Ini berkontribusi pada ketidaksetaraan yang terus berlanjut antara kelompok etnis mayoritas Laos dan kelompok etnis minoritas.

Ada ketegangan antara pemerintah dan individu etnis minoritas tertentu. Kelompok etnis Hmong, misalnya, memiliki sejarah kekerasan dengan pemerintah Laos. Suku Hmong bertempur dengan pemerintah Amerika Serikat, melawan kaum revolusioner Laos, pada tahun 1960-an dan 70-an dalam ‘perang rahasia’ Amerika di Indocina.

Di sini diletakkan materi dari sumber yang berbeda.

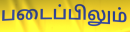
படைப்பிலும்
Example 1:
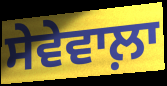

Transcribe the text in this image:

ਸੇਵੇਵਾਲ਼ਾ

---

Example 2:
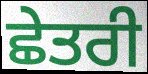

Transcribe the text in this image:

ਛੇਤਰੀ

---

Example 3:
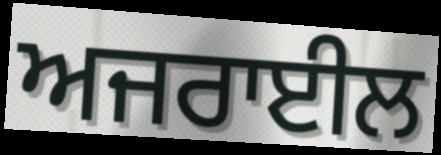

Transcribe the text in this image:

ਅਜਰਾਈਲ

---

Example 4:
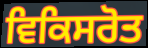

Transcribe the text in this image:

ਵਿਕਿਸਰੋਤ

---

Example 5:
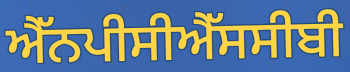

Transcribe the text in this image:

ਐੱਨਪੀਸੀਐੱਸਸੀਬੀ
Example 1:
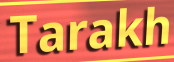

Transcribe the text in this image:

Tarakh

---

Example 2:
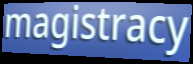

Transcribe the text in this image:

magistracy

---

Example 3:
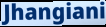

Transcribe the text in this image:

Jhangiani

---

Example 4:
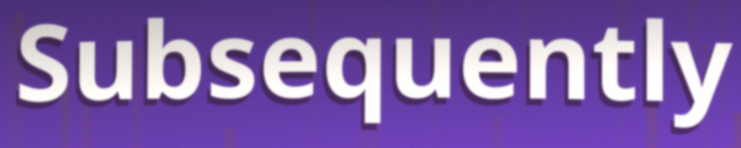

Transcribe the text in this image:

Subsequently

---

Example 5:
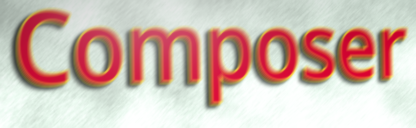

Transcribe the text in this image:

Composer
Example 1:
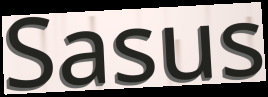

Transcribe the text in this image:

Sasus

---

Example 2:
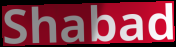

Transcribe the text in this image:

Shabad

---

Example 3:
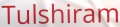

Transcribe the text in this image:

Tulshiram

Ketika revolusioner Lao memenangkan perang, banyak orang Hmong, dan kelompok etnis lain yang berperang dengan Amerika, dianiaya. Mereka yang bisa melarikan diri, menciptakan diaspora Hmong di seluruh dunia. Konflik yang sedang berlangsung antara pemerintah dan orang Hmong masih ada, terutama di hutan provinsi Saysomboun,

tempat tentara dan komunitas Hmong bersembunyi. Beberapa organisasi hak asasi manusia internasional menunjukkan konflik ini sebagai tanda bahwa beberapa individu Hmong masih menjadi sasaran pemerintah Laos saat ini.